Exercise goal: Every line of the material must be copied exactly.

Data for this task:

○ ○ ○ ○ ○

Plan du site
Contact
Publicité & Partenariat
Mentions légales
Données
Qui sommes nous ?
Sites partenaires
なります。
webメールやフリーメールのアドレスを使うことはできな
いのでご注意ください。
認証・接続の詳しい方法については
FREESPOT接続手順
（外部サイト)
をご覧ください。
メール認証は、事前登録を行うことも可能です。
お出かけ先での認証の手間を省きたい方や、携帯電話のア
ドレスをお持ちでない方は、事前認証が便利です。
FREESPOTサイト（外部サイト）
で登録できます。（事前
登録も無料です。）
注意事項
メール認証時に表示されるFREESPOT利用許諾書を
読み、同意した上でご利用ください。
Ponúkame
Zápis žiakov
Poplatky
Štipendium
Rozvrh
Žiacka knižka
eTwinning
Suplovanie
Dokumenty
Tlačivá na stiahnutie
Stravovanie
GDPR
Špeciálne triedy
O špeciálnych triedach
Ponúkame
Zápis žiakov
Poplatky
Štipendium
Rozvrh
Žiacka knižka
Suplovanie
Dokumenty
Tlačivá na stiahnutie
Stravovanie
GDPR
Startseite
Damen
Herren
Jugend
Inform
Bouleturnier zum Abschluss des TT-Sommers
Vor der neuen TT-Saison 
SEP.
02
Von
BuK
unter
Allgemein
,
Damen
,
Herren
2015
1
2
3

○ ○ ○ ○ ○

Answer for this exercise:
Plan du site
Contact
Publicité & Partenariat
Mentions légales
Données
Qui sommes nous ?
Sites partenaires
なります。
webメールやフリーメールのアドレスを使うことはできな
いのでご注意ください。
認証・接続の詳しい方法については
FREESPOT接続手順
（外部サイト)
をご覧ください。
メール認証は、事前登録を行うことも可能です。
お出かけ先での認証の手間を省きたい方や、携帯電話のア
ドレスをお持ちでない方は、事前認証が便利です。
FREESPOTサイト（外部サイト）
で登録できます。（事前
登録も無料です。）
注意事項
メール認証時に表示されるFREESPOT利用許諾書を
読み、同意した上でご利用ください。
Ponúkame
Zápis žiakov
Poplatky
Štipendium
Rozvrh
Žiacka knižka
eTwinning
Suplovanie
Dokumenty
Tlačivá na stiahnutie
Stravovanie
GDPR
Špeciálne triedy
O špeciálnych triedach
Ponúkame
Zápis žiakov
Poplatky
Štipendium
Rozvrh
Žiacka knižka
Suplovanie
Dokumenty
Tlačivá na stiahnutie
Stravovanie
GDPR
Startseite
Damen
Herren
Jugend
Inform
Bouleturnier zum Abschluss des TT-Sommers
Vor der neuen TT-Saison 
SEP.
02
Von
BuK
unter
Allgemein
,
Damen
,
Herren
2015
1
2
3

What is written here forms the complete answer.